Text for analysis:
=== Begin Enclosure ===

Tropes demonstrated by Sony's Spider-Man Universe include:

  • The '70s: Madame Web starts in 1973.
  • The '90s: Both Let There Be Carnage and Morbius start in this decade, the former in 1996 showing Cletus Kasady and Frances Barrison as teenagers while the latter showed a ten year old Morbius meeting Milo in 1994.
  • Adapted Out: Due to Spider-Man himself being a part of the Marvel Cinematic Universe, the SSU initially omitted connections to him. This was quite significant to Venom, since Venom's comic origins are so closely tied to Spider-Man, though technically he appeared in The Stinger which showed Peter B. Parker from Into the Spider-Verse. Even when he does make an appearance in live-action, it's the MCU version on a screen instead of one who exists in the SSU. Finally averted in with Madame Web, which features the birth of Peter Parker.
  • Alternate Continuity:
    • The Stinger of Venom reveals that this universe is alternate to Spider-Man: Into the Spider-Verse (and the alternate Earths introduced in the film).
    • Zig-zagged. While it appeared to be one to the Marvel Cinematic Universe — running concurrently to the MCU and being a separate canon — Morbius indicates that they loosely share a continuity, at least where the Spider-Man portion of the mythology is concerned. The Stinger for Venom: Let There Be Carnage shows that the MCU is an alternate universe to the SSU that Venom is somehow transported to. Spider-Man: No Way Home outright confirms that it's an alternate universe from the MCU.

=== End Enclosure ===

Input data:
=== Begin Enclosure ===

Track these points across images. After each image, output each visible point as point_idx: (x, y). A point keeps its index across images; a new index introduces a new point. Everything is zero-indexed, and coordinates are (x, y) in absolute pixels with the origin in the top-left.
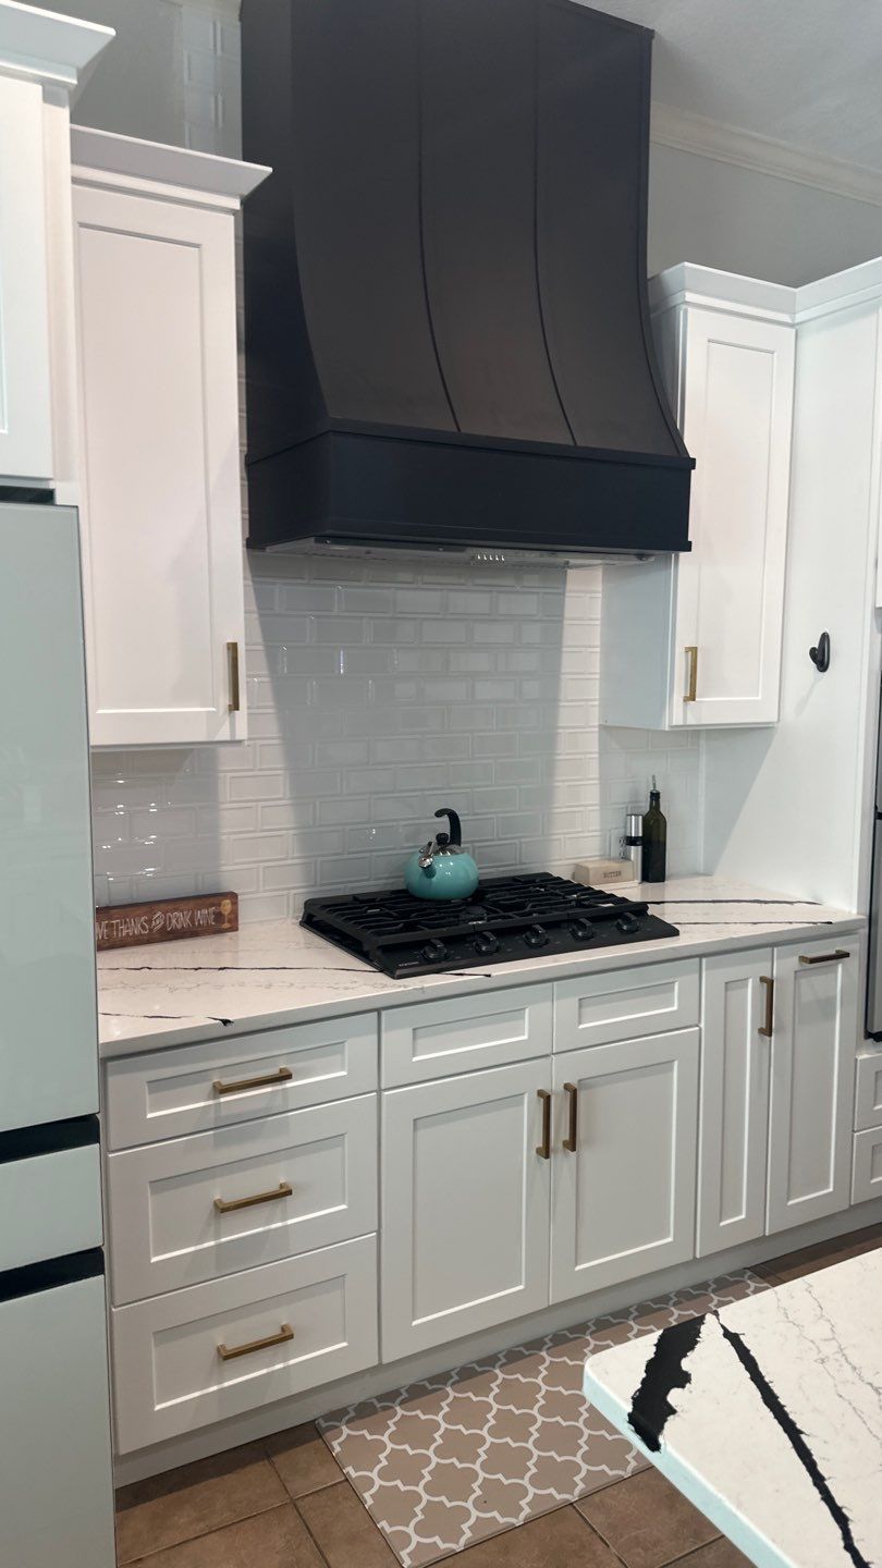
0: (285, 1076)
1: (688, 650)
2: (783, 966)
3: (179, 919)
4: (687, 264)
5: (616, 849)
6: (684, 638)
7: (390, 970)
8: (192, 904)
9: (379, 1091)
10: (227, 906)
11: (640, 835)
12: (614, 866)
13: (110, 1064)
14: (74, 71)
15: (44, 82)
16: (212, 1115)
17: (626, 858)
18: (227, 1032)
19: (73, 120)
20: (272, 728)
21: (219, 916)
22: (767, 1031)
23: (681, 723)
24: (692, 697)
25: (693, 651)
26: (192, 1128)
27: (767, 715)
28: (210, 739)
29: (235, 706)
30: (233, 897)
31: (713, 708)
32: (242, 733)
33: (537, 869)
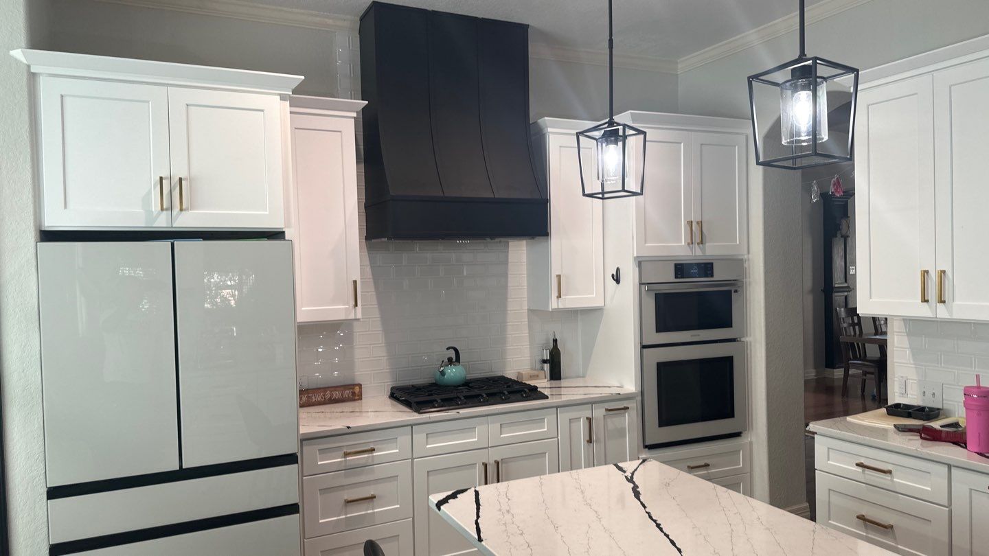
0: (373, 450)
1: (557, 276)
2: (598, 413)
3: (337, 395)
4: (546, 118)
5: (538, 365)
6: (555, 270)
7: (418, 411)
8: (342, 388)
9: (413, 459)
10: (357, 389)
11: (548, 358)
12: (536, 373)
13: (304, 442)
14: (291, 90)
15: (280, 95)
16: (343, 464)
17: (542, 369)
18: (349, 432)
19: (291, 106)
20: (376, 315)
21: (354, 394)
22: (590, 441)
23: (556, 307)
24: (559, 296)
25: (559, 277)
26: (335, 469)
27: (600, 304)
28: (347, 318)
29: (356, 305)
30: (360, 386)
31: (572, 300)
32: (359, 316)
33: (499, 374)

=== End Enclosure ===

Tasks to perform:
(1) According to the text on Sony's Spider-Man Universe, in what year does Madame Web start?
(2) Copy the records word for word, beginning at their first line and stopping after the line that contains "0: (285, 1076)". Leave the pictures out.
The records have no connection to the text on Sony's Spider-Man Universe.

Answers to the tasks:
(1) 1973

(2)
Track these points across images. After each image, output each visible point as point_idx: (x, y). A point keeps its index across images; a new index introduces a new point. Everything is zero-indexed, and coordinates are (x, y) in absolute pixels with the origin in the top-left.
0: (285, 1076)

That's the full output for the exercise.